History records her as "the captive queen". The couple were separated for eight years when she was imprisoned in England and was returned to her husband in exchange for the Earl of Hereford after Bannockburn.

They were crowned king and queen at Scone in 1306 on the Lia Faill – the legendary black basalt Stone of Destiny which, allegedly, has never left Scotland.

She was a daughter of Ricard de Burgh, baron of Connaught and second earl of Ulster.
Gerry Burke, Strachur, Argyll

What about the unkindness of God?

I RESPECT the right of Michael Veitch (Letters, September 19) to hold whatever belief he has. However, his statement that he observes “the kindness of God” in the death of the late Queen as evidence of the existence of God is somewhat myopic.

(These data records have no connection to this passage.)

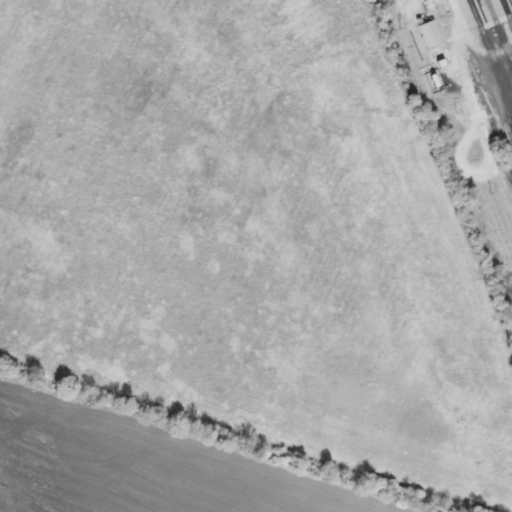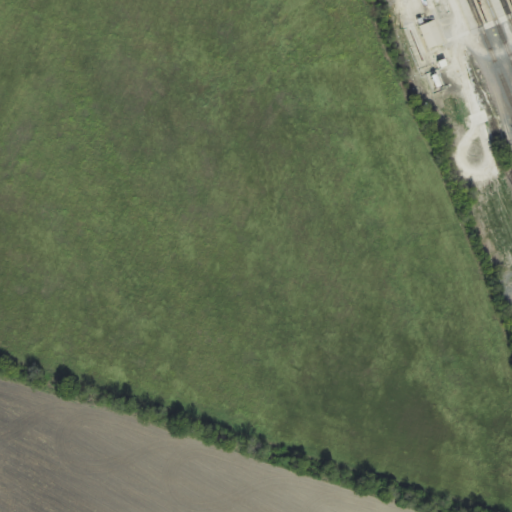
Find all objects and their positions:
railway: (507, 10)
railway: (499, 29)
building: (432, 34)
railway: (491, 49)
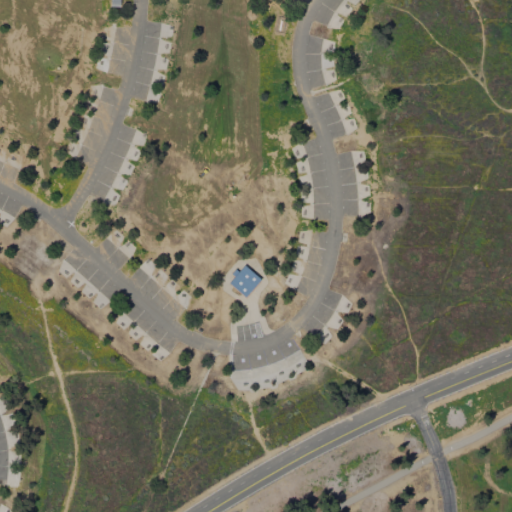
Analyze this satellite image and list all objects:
road: (111, 114)
road: (286, 327)
road: (354, 426)
road: (435, 451)
road: (419, 465)
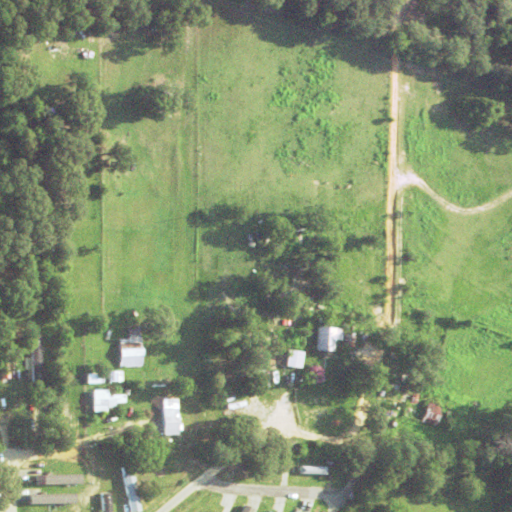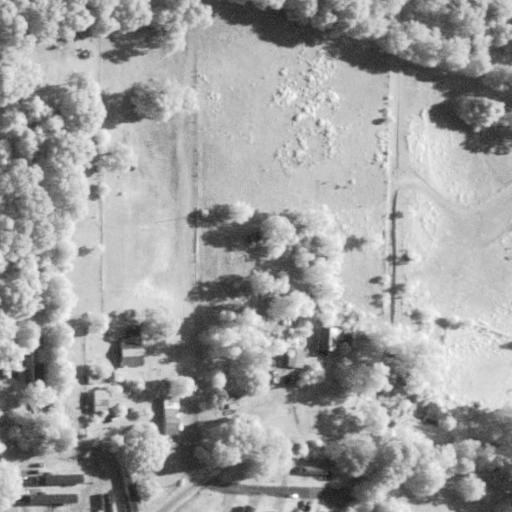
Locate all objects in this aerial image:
building: (164, 102)
building: (58, 120)
building: (64, 136)
building: (24, 316)
building: (327, 337)
building: (327, 338)
building: (348, 340)
building: (130, 348)
building: (131, 349)
building: (35, 357)
building: (294, 357)
building: (284, 358)
building: (294, 358)
building: (11, 369)
building: (114, 375)
building: (95, 378)
building: (414, 397)
building: (384, 398)
building: (406, 398)
building: (104, 399)
building: (104, 400)
building: (217, 407)
building: (431, 412)
building: (437, 415)
building: (57, 417)
building: (6, 418)
building: (169, 420)
building: (171, 426)
road: (237, 454)
road: (105, 468)
building: (271, 470)
building: (314, 471)
building: (56, 478)
building: (56, 480)
building: (129, 485)
road: (262, 486)
building: (129, 488)
building: (104, 496)
building: (50, 498)
building: (57, 499)
building: (217, 509)
building: (245, 510)
building: (273, 511)
building: (298, 511)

He conveniently turns a blind eye to the misery experienced in life by those less fortunate who are sometimes obliged to die a very painful and horrible death at the end of their life. Is that evidence of the “unkindness of God” or perhaps justification to question His existence?

Fortunately we have a medical profession who genuinely can, in most cases, alleviate pain and suffering and hopefully soon, assisted dying for those whom presumably God has decided should contract an excruciatingly painful and terminal illness.